"Trust me, I'm right." He drove in silence a moment. "It's beautiful, isn't it? Look at that view. It's beautiful."
"It's okay," Tina said.
Ellen got out a compact and looked at herself in the mirror, pressing under her eyes. She sighed, and put the compact away.
The road began to descend, and Mike Bowman concentrated on driving. Suddenly a small black shape flashed across the road and Tina shrieked, "Look! Look!" Then it was gone, into the jungle.
"What was it?" Ellen asked. "A monkey7"
"Maybe a squirrel monkey," Bowman said.
"Can I count it?" Tina said, taking her pencil out, She was keeping a list of all the animals she had seen on her trip, as a project for school.

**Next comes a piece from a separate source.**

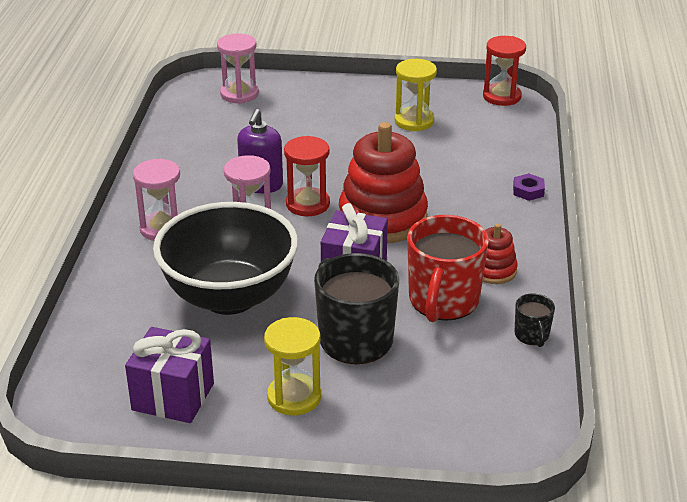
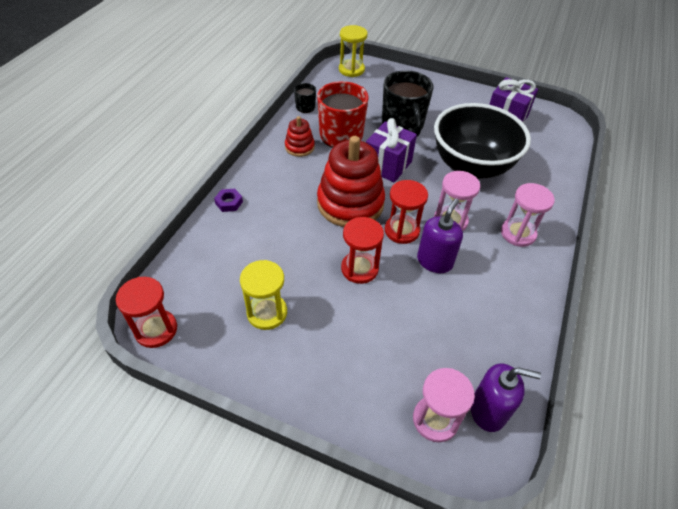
camera: 165 degrees left, 15 degrees up
yellow hourglass [264,317,321,415] -> yellow hourglass moved to [339,25,367,77]
none -> red hourglass [341,217,384,284]
none -> purple soap dispenser [471,363,541,432]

"I don't know," Mike said doubtfully.
Tina consulted the pictures in the guidebook. "I don't think it was a squirrel monkey," she said. "I think it was just another howler." They had seen several howler monkeys already on their trip,
"Hey," she said, more brightly. "According to this book, 'the beaches of Cabo Blanco are frequented by a variety of wildlife, including howler and white-faced monkeys, three-toed sloths, and coatimundis.' You think we'll see a three-toed sloth, Dad?"
"I bet we do."
"Really?"
"Just look in the mirror."
"Very funny, Dad."
The road sloped downward through the jungle, toward the ocean.
Mike Bowman felt like a hero when they finally reached the beach: a two-mile crescent of white sand, utterly deserted. He parked the Land Rover in the shade of the palm trees that fringed the beach, and got out the box lunches. Ellen changed into her bathing suit, saying, "Honestly, I don't know how I'm going to get this weight off."
"You look great, hon." Actually, he felt that she was too thin, but he had learned not to mention that.
Tina was already running down the beach.
"Don't forget you need your sunscreen," Ellen called.